> **Problem**
Every record below should be repeated exactly. Omit the pictures.

> **Provided information**
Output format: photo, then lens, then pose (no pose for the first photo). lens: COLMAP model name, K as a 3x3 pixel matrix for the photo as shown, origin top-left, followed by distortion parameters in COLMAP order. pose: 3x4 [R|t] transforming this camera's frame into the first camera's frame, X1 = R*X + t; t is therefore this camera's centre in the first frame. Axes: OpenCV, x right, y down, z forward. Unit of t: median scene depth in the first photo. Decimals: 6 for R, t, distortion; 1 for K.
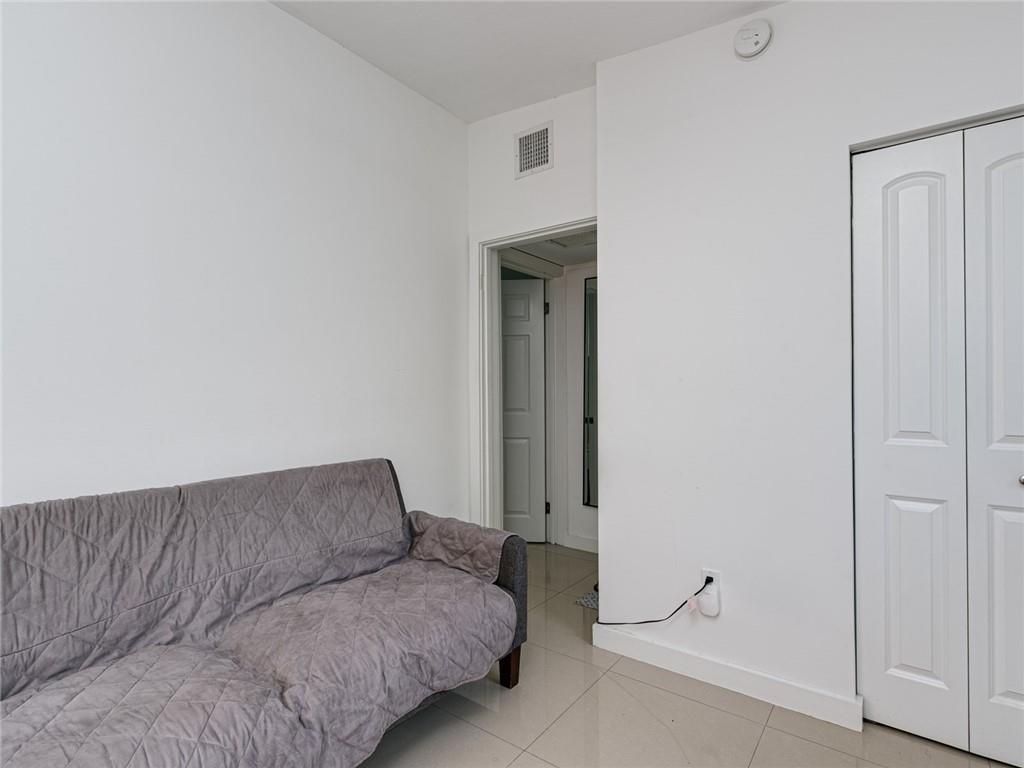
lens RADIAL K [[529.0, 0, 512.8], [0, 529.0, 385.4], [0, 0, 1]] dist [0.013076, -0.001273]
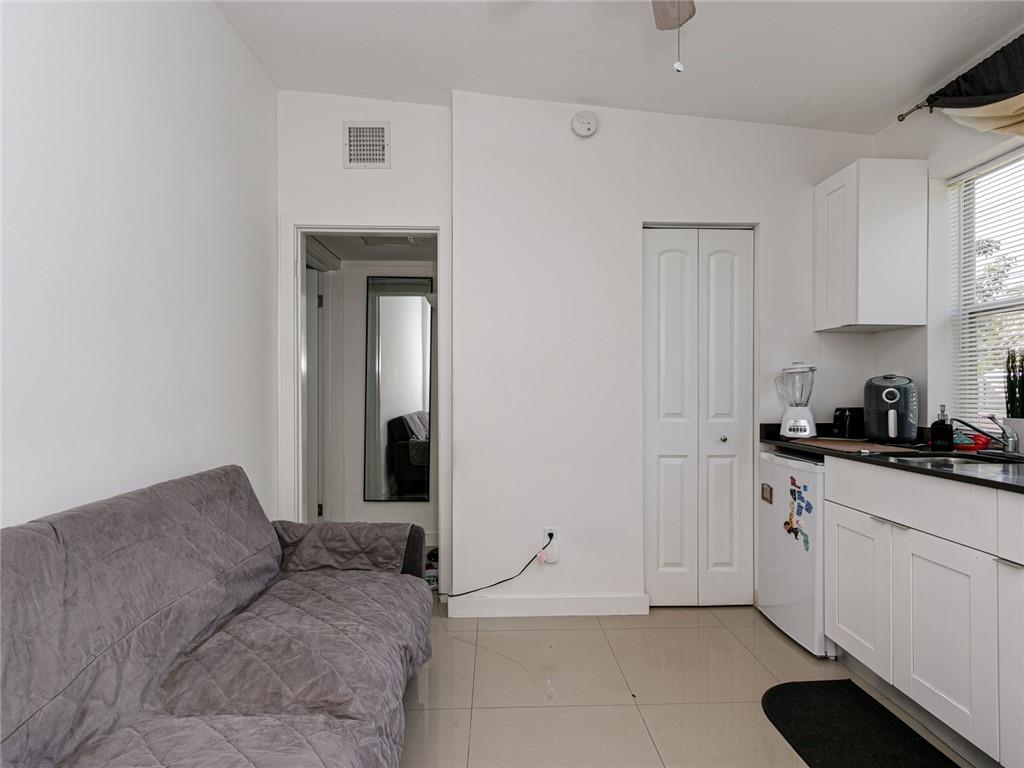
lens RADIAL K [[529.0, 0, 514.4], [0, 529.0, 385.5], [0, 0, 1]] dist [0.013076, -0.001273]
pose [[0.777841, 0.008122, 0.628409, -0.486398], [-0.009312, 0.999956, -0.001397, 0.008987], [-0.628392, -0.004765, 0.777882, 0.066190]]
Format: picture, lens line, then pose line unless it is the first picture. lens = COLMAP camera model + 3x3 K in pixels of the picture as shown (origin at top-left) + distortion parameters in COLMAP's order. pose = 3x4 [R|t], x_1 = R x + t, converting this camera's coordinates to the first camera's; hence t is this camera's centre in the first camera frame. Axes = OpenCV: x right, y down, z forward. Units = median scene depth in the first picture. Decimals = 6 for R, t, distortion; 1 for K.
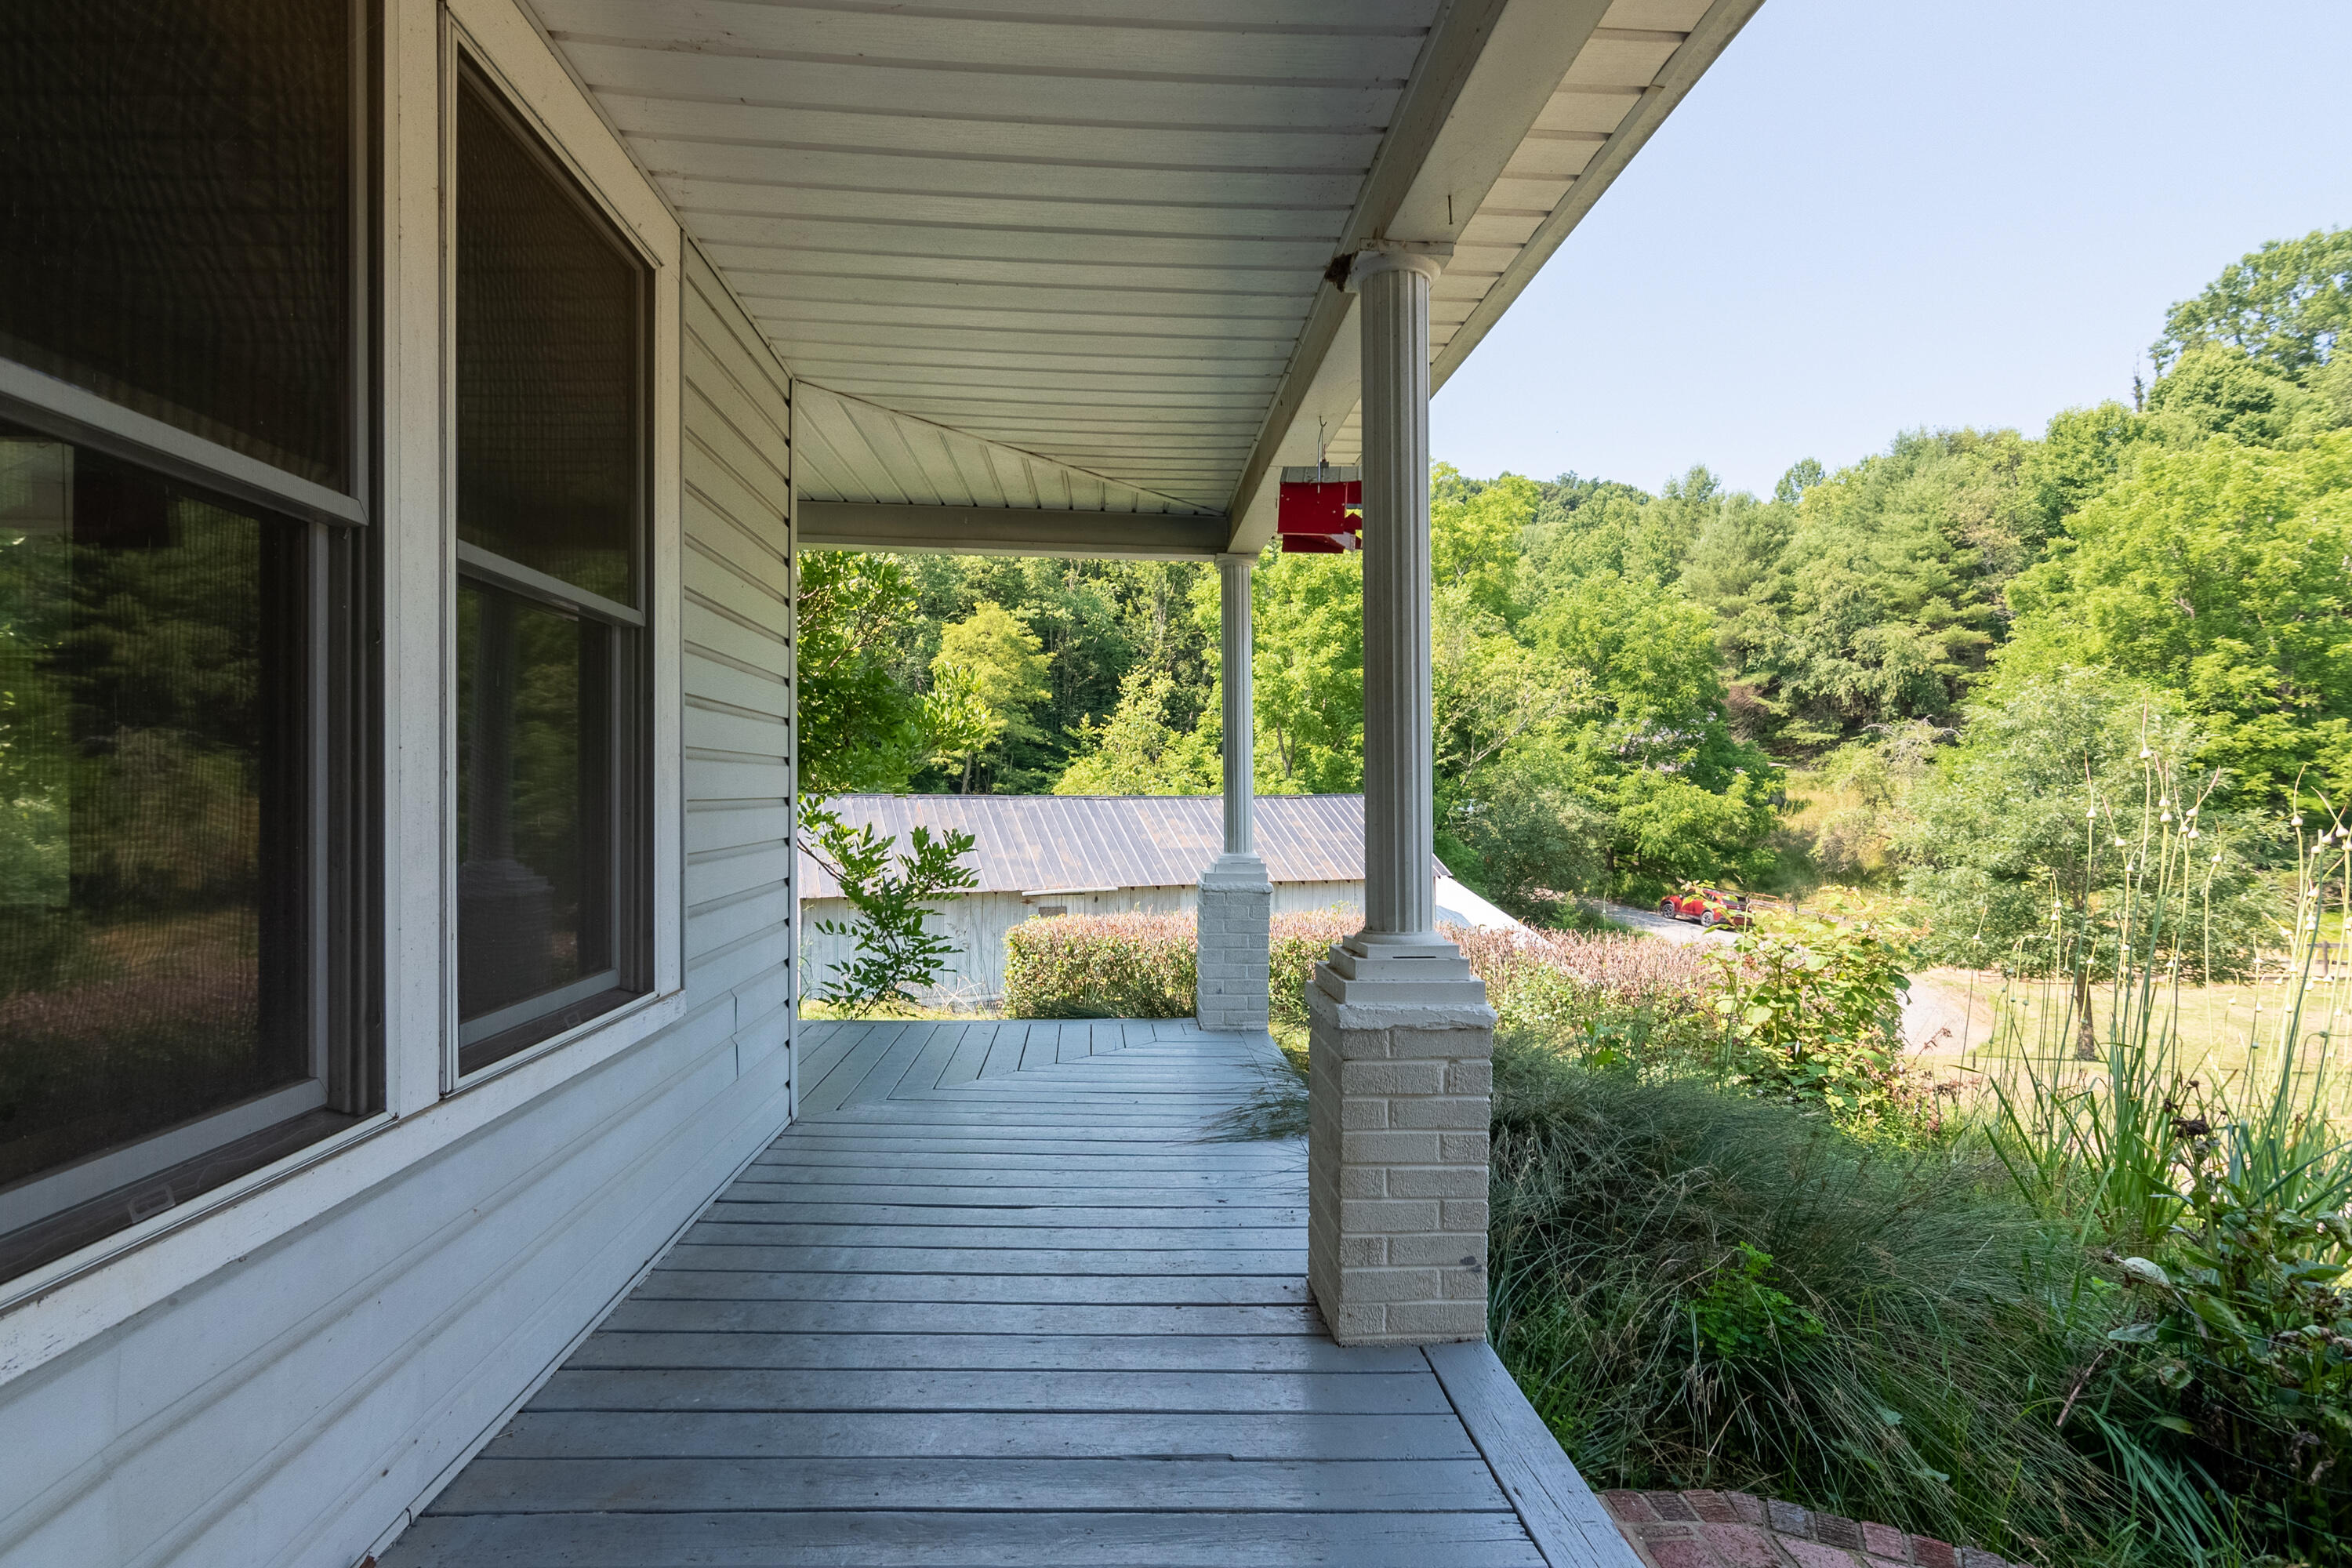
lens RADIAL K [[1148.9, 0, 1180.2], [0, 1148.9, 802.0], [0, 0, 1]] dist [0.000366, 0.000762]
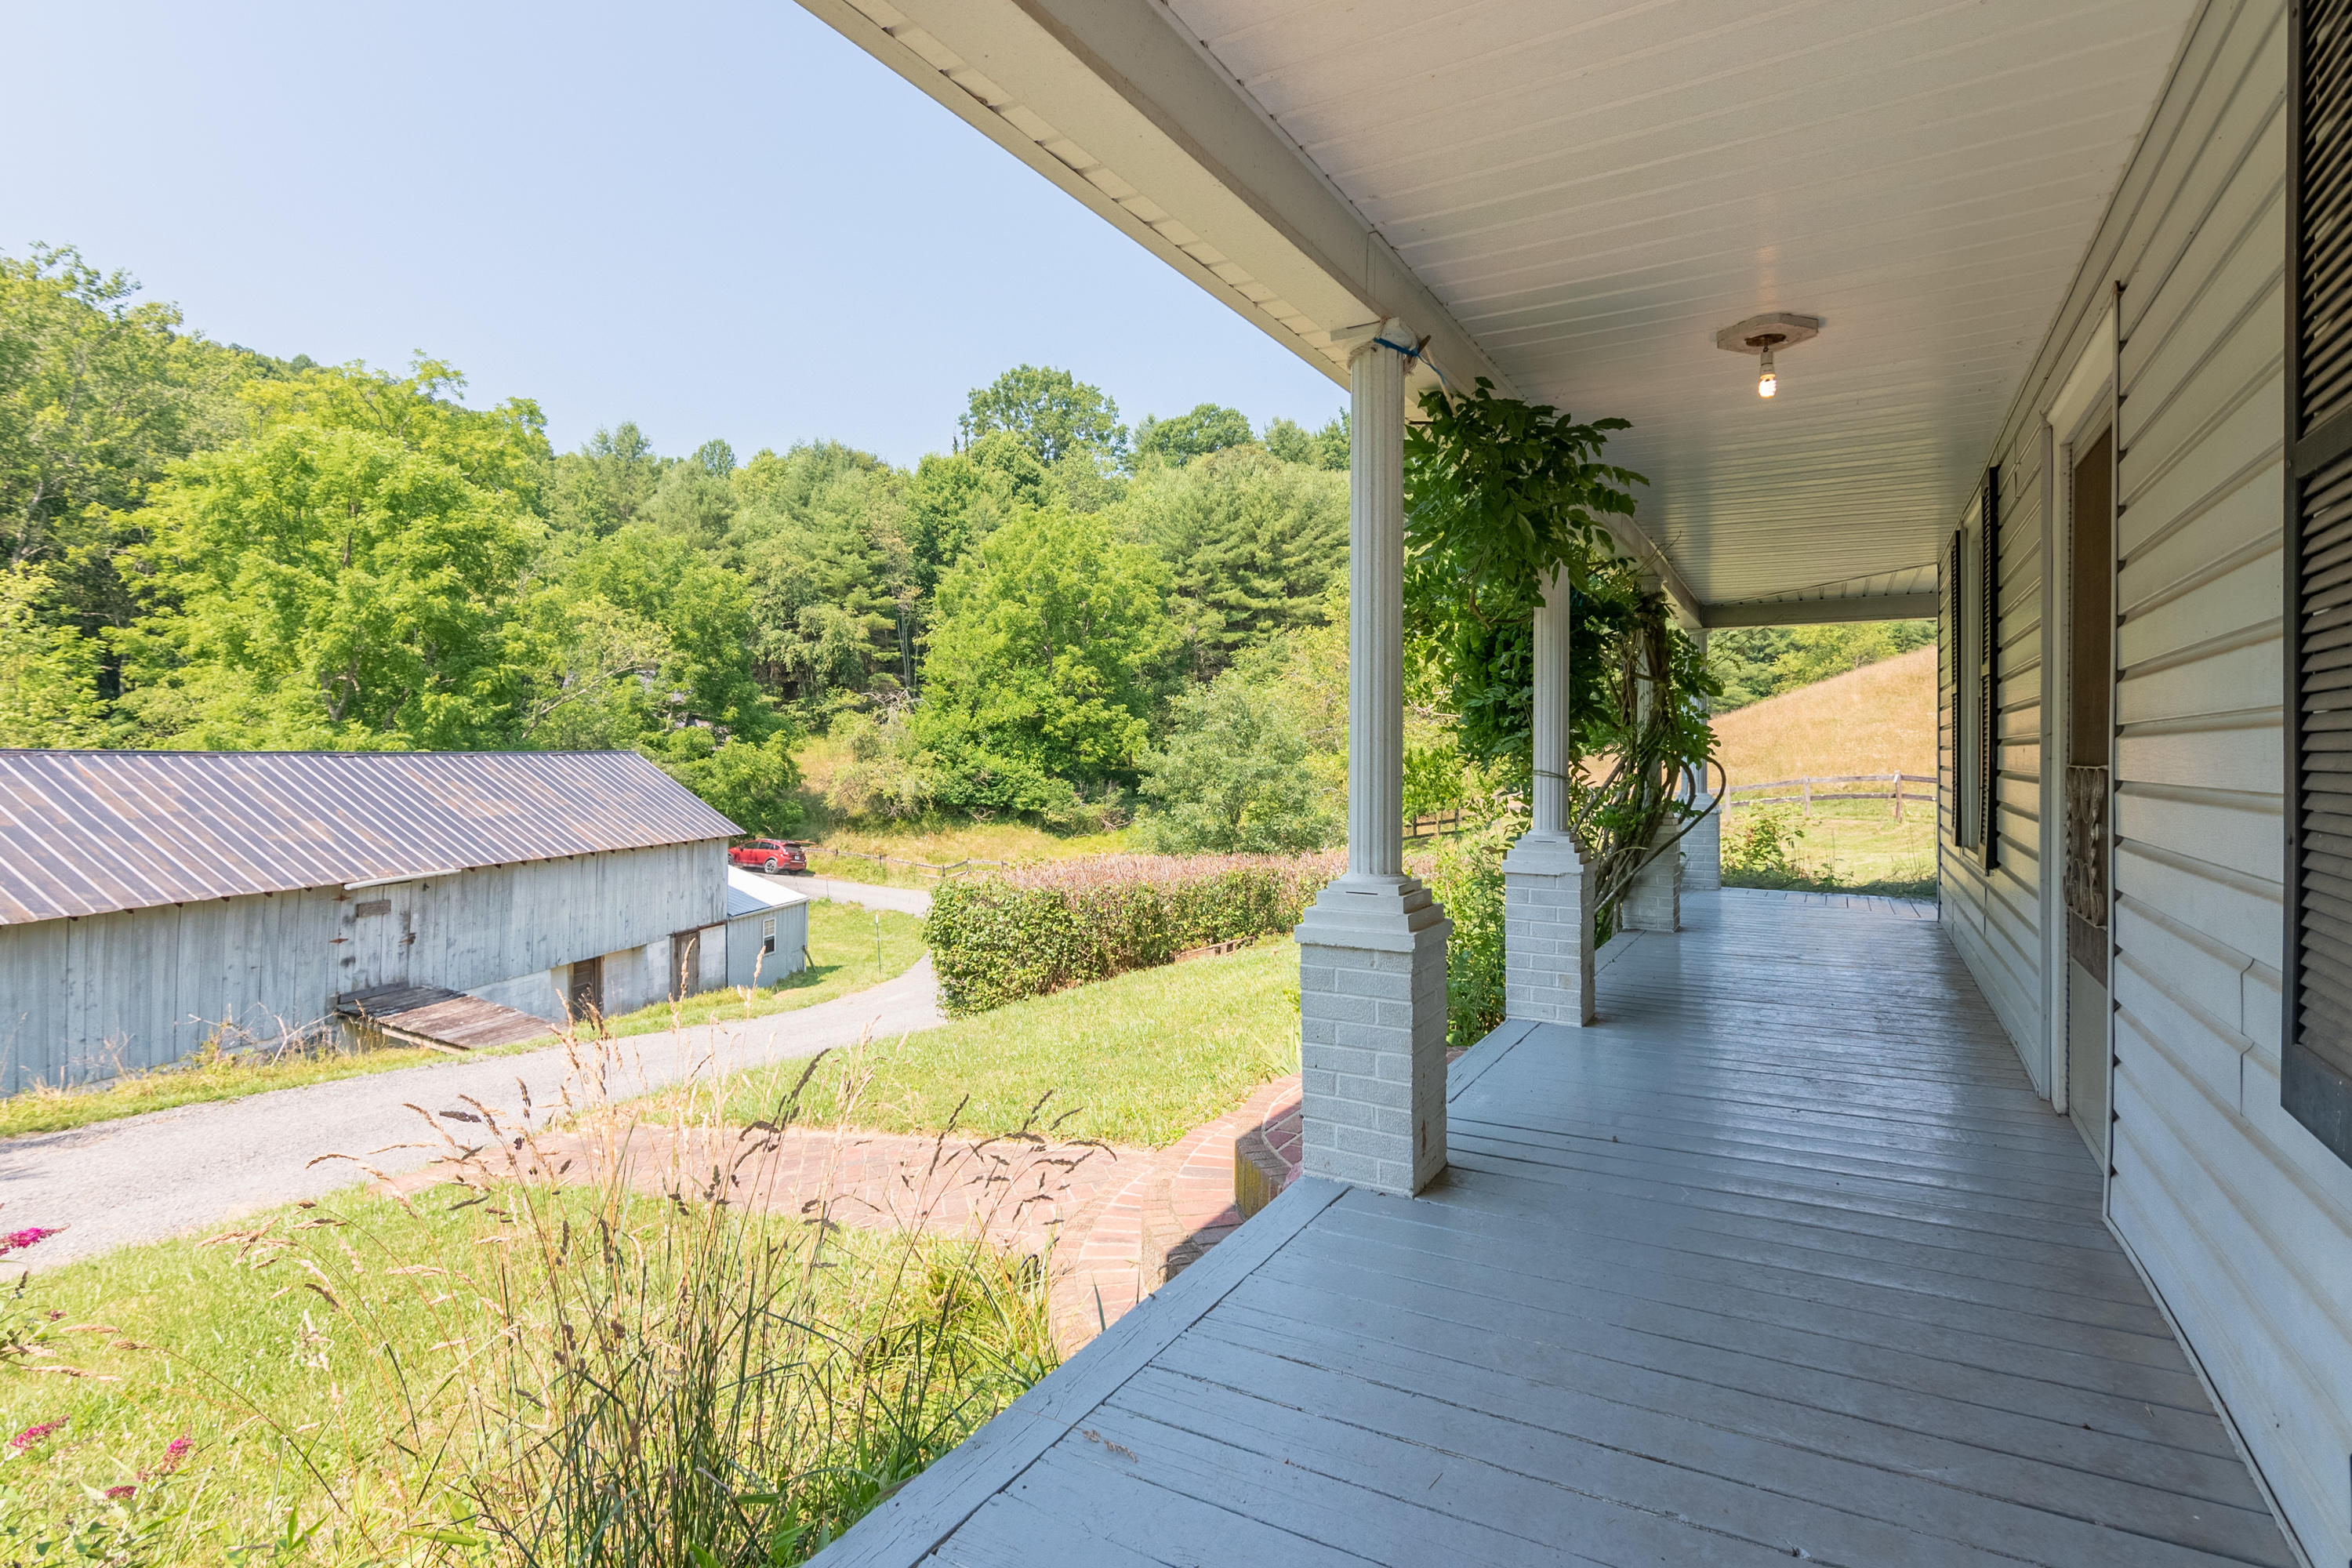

> **Output of the task**
Output format: photo, then lens, then pose (no pose for the first photo). lens: COLMAP model name, K as a 3x3 pixel matrix for the photo as shown, origin top-left, followed by distortion parameters in COLMAP order. pose: 3x4 [R|t] transforming this camera's frame into the first camera's frame, X1 = R*X + t; t is therefore this camera's centre in the first frame. Axes: OpenCV, x right, y down, z forward. Unit of t: median scene depth in the first photo. Decimals: 6 for R, t, distortion; 1 for K.
lens RADIAL K [[529.0, 0, 512.8], [0, 529.0, 385.4], [0, 0, 1]] dist [0.013076, -0.001273]
lens RADIAL K [[529.0, 0, 514.4], [0, 529.0, 385.5], [0, 0, 1]] dist [0.013076, -0.001273]
pose [[0.777841, 0.008122, 0.628409, -0.486398], [-0.009312, 0.999956, -0.001397, 0.008987], [-0.628392, -0.004765, 0.777882, 0.066190]]
Format: picture, lens line, then pose line unless it is the first picture. lens = COLMAP camera model + 3x3 K in pixels of the picture as shown (origin at top-left) + distortion parameters in COLMAP's order. pose = 3x4 [R|t], x_1 = R x + t, converting this camera's coordinates to the first camera's; hence t is this camera's centre in the first camera frame. Axes = OpenCV: x right, y down, z forward. Units = median scene depth in the first picture. Decimals = 6 for R, t, distortion; 1 for K.
lens RADIAL K [[1148.9, 0, 1180.2], [0, 1148.9, 802.0], [0, 0, 1]] dist [0.000366, 0.000762]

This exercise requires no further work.